Efficacy was evaluated with the Fatigue Severity Scale (FSS, score range 0-42), the Epworth Sleepiness Scale (ESS, score range 0-24) and by subjective patient appraisal of change of Fatigue, quality of life and overall satisfaction with treatment.
Adverse effects (AEs) were recorded throughout the study. Treatment was started with a single daily dose of 100 mg in all patients. In non-responders the dose was increased by 100 mg increments up to a maximum daily dose of 400 mg.
Three patients discontinued Modafinil because of AEs (Nervousness, Dizziness). Two patients (4 %) were treated with 50 mg, 25 (50 %) with 100 mg, 21 (42 %) with 200 mg and 2 (4 %) with 300 mg daily. No patient required 400 mg daily.

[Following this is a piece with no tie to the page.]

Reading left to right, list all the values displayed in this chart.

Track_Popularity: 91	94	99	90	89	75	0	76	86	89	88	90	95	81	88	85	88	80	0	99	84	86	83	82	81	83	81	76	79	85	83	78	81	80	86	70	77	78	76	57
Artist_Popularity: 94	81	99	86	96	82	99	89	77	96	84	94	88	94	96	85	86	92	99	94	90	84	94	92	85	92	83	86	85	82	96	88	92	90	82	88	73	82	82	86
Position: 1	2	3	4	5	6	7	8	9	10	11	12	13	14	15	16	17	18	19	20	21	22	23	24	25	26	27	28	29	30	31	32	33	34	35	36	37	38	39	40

Mean FSS scores were 30.3 ± 8.5 at baseline and 25.4 ± 3.7 at 3 months (p < 0.0001). Mean ESS scores were 9.7 ± 3.9 at baseline and 4.9 ± 2.9 at 3 months (p < 0.0001).

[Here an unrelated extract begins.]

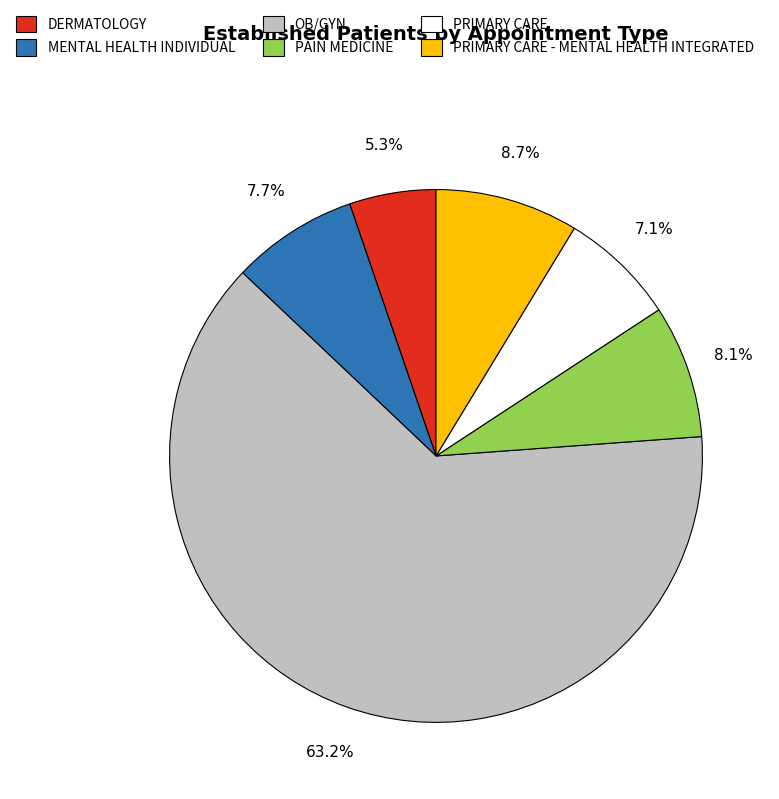

How many segments does this pie chart have?

6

Self-appraisal of change of Fatigue showed clear improvement in 41 patients (87.2 %), some improvement in 4 (8.5 %) and no change in 2 (4.3 %).
Overall clinical condition was clearly improved in 43 patients (91.5 %), somewhat improved in 1 patient (2.1 %), and unchanged in 3 patients (6.4 %). No patient reported worsening of overall clinical condition.
Treatment with Modafinil significantly improves Fatigue and sleepiness and is well tolerated by patients with MS. Unlike the higher dose regimen required in Narcolepsy, a low-dose regimen of Modafinil is effective in MS.
PhysioPathology And Treatment Of Fatigue In MS
Comi G, Leocani L, Rossi P, Colombo B
J Neurol 2001 Mar;248(3):174-9
University of Milan, Department of NeuroScience, Scientific Institute H. San Raffaele, Via Olgettina 60, 20132 Milan, Italy
Fatigue is a common symptom of patients with Multiple Sclerosis (MS). It is reported by about one-third of patients, and for many Fatigue is the most disabling symptom.
Fatigue may be associated with Motor Disturbances and/or Mood Disorders, which makes it very difficult to determine whether the Fatigue is an aspect of these features or a result per se of the disease.
Although peripheral mechanisms have some role in the pathogenesis of Fatigue, in MS there are clear indications that the more important role is played by "central" abnormalities.
NeuroPhysiological studies have shown that Fatigue does not depend on involvement of the Pyramidal Tracts and implicate impairment of volitional drive of the Descending Motor Pathways as a PhysioPathological mechanism.
Metabolic abnormalities of the Frontal Cortex and Basal Ganglia revealed by Positron-Emission Tomography and correlations between Fatigue and Magnetic Resonance Imaging lesion burden support this hypothesis.
Some recent studies also suggest that ProInflammatory Cytokines contribute to the sense of tiredness.
No specific treatments are available. Management strategies include medications, exercise, and behavioral therapy; in most cases a combined approach is appropriate.